[Records excerpted from a collection]
+++

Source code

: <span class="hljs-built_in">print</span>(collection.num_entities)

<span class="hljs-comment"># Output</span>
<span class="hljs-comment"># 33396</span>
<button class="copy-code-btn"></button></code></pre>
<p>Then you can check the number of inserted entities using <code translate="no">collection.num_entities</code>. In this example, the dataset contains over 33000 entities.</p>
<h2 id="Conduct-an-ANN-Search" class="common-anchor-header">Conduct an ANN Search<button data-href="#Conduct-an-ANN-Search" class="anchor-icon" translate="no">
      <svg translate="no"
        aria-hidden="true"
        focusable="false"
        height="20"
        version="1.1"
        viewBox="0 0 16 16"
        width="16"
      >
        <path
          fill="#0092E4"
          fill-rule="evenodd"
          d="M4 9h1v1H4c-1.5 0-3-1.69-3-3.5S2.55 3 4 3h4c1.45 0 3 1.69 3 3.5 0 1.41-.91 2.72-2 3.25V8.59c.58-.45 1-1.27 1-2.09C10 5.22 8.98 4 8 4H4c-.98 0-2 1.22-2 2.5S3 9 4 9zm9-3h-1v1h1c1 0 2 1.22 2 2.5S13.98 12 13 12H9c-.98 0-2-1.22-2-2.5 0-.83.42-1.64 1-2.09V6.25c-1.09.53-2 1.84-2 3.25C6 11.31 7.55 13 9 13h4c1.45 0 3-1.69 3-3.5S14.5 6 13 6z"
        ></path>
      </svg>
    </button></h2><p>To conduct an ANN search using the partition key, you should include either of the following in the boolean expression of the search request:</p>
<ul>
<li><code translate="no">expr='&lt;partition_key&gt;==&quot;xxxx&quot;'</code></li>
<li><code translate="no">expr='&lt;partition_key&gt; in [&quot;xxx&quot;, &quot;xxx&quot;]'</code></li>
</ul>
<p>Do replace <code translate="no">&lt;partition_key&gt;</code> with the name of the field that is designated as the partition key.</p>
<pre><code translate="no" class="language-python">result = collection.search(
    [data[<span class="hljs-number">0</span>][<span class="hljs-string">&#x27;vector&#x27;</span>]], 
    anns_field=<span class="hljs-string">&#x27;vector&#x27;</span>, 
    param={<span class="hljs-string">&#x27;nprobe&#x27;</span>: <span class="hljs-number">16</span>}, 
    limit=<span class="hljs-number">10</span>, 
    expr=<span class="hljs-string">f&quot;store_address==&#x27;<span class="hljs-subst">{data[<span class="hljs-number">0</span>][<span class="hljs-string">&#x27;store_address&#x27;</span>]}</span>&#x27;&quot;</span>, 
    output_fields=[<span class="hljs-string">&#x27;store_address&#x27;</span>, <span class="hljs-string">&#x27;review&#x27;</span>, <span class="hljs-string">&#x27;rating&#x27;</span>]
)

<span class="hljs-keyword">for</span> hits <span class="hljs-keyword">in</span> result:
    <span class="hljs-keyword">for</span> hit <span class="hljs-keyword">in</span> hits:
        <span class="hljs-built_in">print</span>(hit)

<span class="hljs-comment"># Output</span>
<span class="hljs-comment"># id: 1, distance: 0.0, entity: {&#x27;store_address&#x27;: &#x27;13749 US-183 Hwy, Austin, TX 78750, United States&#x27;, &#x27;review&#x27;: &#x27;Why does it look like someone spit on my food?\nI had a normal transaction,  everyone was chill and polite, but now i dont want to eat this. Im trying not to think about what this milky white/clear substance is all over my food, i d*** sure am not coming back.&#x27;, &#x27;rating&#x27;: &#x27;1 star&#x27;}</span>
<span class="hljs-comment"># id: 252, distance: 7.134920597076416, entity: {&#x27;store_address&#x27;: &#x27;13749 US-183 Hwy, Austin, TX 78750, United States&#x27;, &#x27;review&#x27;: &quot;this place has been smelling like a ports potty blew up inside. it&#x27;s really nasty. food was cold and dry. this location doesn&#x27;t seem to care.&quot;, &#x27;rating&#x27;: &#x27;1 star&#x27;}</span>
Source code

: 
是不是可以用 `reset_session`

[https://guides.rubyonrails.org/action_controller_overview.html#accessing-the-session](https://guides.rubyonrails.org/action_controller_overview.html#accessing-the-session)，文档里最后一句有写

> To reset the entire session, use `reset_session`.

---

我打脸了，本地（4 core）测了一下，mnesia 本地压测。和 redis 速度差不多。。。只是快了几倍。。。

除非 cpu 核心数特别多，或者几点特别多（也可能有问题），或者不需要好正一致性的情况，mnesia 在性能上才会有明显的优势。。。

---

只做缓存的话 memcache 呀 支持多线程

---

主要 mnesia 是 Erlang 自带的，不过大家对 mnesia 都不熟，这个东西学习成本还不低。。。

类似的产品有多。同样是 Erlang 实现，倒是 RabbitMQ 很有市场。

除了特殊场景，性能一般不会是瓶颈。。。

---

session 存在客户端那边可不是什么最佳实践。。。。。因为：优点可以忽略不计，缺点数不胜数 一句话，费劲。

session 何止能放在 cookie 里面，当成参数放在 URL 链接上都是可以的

+++

[EXERCISE] Can you give every line of the records above as a JSON list of strings, one string per line, leaving out blank lines?

[ANSWER SECTION]
[
  "Source code",
  ": <span class=\"hljs-built_in\">print</span>(collection.num_entities)",
  "<span class=\"hljs-comment\"># Output</span>",
  "<span class=\"hljs-comment\"># 33396</span>",
  "<button class=\"copy-code-btn\"></button></code></pre>",
  "<p>Then you can check the number of inserted entities using <code translate=\"no\">collection.num_entities</code>. In this example, the dataset contains over 33000 entities.</p>",
  "<h2 id=\"Conduct-an-ANN-Search\" class=\"common-anchor-header\">Conduct an ANN Search<button data-href=\"#Conduct-an-ANN-Search\" class=\"anchor-icon\" translate=\"no\">",
  "      <svg translate=\"no\"",
  "        aria-hidden=\"true\"",
  "        focusable=\"false\"",
  "        height=\"20\"",
  "        version=\"1.1\"",
  "        viewBox=\"0 0 16 16\"",
  "        width=\"16\"",
  "      >",
  "        <path",
  "          fill=\"#0092E4\"",
  "          fill-rule=\"evenodd\"",
  "          d=\"M4 9h1v1H4c-1.5 0-3-1.69-3-3.5S2.55 3 4 3h4c1.45 0 3 1.69 3 3.5 0 1.41-.91 2.72-2 3.25V8.59c.58-.45 1-1.27 1-2.09C10 5.22 8.98 4 8 4H4c-.98 0-2 1.22-2 2.5S3 9 4 9zm9-3h-1v1h1c1 0 2 1.22 2 2.5S13.98 12 13 12H9c-.98 0-2-1.22-2-2.5 0-.83.42-1.64 1-2.09V6.25c-1.09.53-2 1.84-2 3.25C6 11.31 7.55 13 9 13h4c1.45 0 3-1.69 3-3.5S14.5 6 13 6z\"",
  "        ></path>",
  "      </svg>",
  "    </button></h2><p>To conduct an ANN search using the partition key, you should include either of the following in the boolean expression of the search request:</p>",
  "<ul>",
  "<li><code translate=\"no\">expr='&lt;partition_key&gt;==&quot;xxxx&quot;'</code></li>",
  "<li><code translate=\"no\">expr='&lt;partition_key&gt; in [&quot;xxx&quot;, &quot;xxx&quot;]'</code></li>",
  "</ul>",
  "<p>Do replace <code translate=\"no\">&lt;partition_key&gt;</code> with the name of the field that is designated as the partition key.</p>",
  "<pre><code translate=\"no\" class=\"language-python\">result = collection.search(",
  "    [data[<span class=\"hljs-number\">0</span>][<span class=\"hljs-string\">&#x27;vector&#x27;</span>]], ",
  "    anns_field=<span class=\"hljs-string\">&#x27;vector&#x27;</span>, ",
  "    param={<span class=\"hljs-string\">&#x27;nprobe&#x27;</span>: <span class=\"hljs-number\">16</span>}, ",
  "    limit=<span class=\"hljs-number\">10</span>, ",
  "    expr=<span class=\"hljs-string\">f&quot;store_address==&#x27;<span class=\"hljs-subst\">{data[<span class=\"hljs-number\">0</span>][<span class=\"hljs-string\">&#x27;store_address&#x27;</span>]}</span>&#x27;&quot;</span>, ",
  "    output_fields=[<span class=\"hljs-string\">&#x27;store_address&#x27;</span>, <span class=\"hljs-string\">&#x27;review&#x27;</span>, <span class=\"hljs-string\">&#x27;rating&#x27;</span>]",
  ")",
  "<span class=\"hljs-keyword\">for</span> hits <span class=\"hljs-keyword\">in</span> result:",
  "    <span class=\"hljs-keyword\">for</span> hit <span class=\"hljs-keyword\">in</span> hits:",
  "        <span class=\"hljs-built_in\">print</span>(hit)",
  "<span class=\"hljs-comment\"># Output</span>",
  "<span class=\"hljs-comment\"># id: 1, distance: 0.0, entity: {&#x27;store_address&#x27;: &#x27;13749 US-183 Hwy, Austin, TX 78750, United States&#x27;, &#x27;review&#x27;: &#x27;Why does it look like someone spit on my food?\\nI had a normal transaction,  everyone was chill and polite, but now i dont want to eat this. Im trying not to think about what this milky white/clear substance is all over my food, i d*** sure am not coming back.&#x27;, &#x27;rating&#x27;: &#x27;1 star&#x27;}</span>",
  "<span class=\"hljs-comment\"># id: 252, distance: 7.134920597076416, entity: {&#x27;store_address&#x27;: &#x27;13749 US-183 Hwy, Austin, TX 78750, United States&#x27;, &#x27;review&#x27;: &quot;this place has been smelling like a ports potty blew up inside. it&#x27;s really nasty. food was cold and dry. this location doesn&#x27;t seem to care.&quot;, &#x27;rating&#x27;: &#x27;1 star&#x27;}</span>",
  "Source code",
  ": ",
  "是不是可以用 `reset_session`",
  "[https://guides.rubyonrails.org/action_controller_overview.html#accessing-the-session](https://guides.rubyonrails.org/action_controller_overview.html#accessing-the-session)，文档里最后一句有写",
  "> To reset the entire session, use `reset_session`.",
  "---",
  "我打脸了，本地（4 core）测了一下，mnesia 本地压测。和 redis 速度差不多。。。只是快了几倍。。。",
  "除非 cpu 核心数特别多，或者几点特别多（也可能有问题），或者不需要好正一致性的情况，mnesia 在性能上才会有明显的优势。。。",
  "---",
  "只做缓存的话 memcache 呀 支持多线程",
  "---",
  "主要 mnesia 是 Erlang 自带的，不过大家对 mnesia 都不熟，这个东西学习成本还不低。。。",
  "类似的产品有多。同样是 Erlang 实现，倒是 RabbitMQ 很有市场。",
  "除了特殊场景，性能一般不会是瓶颈。。。",
  "---",
  "session 存在客户端那边可不是什么最佳实践。。。。。因为：优点可以忽略不计，缺点数不胜数 一句话，费劲。",
  "session 何止能放在 cookie 里面，当成参数放在 URL 链接上都是可以的"
]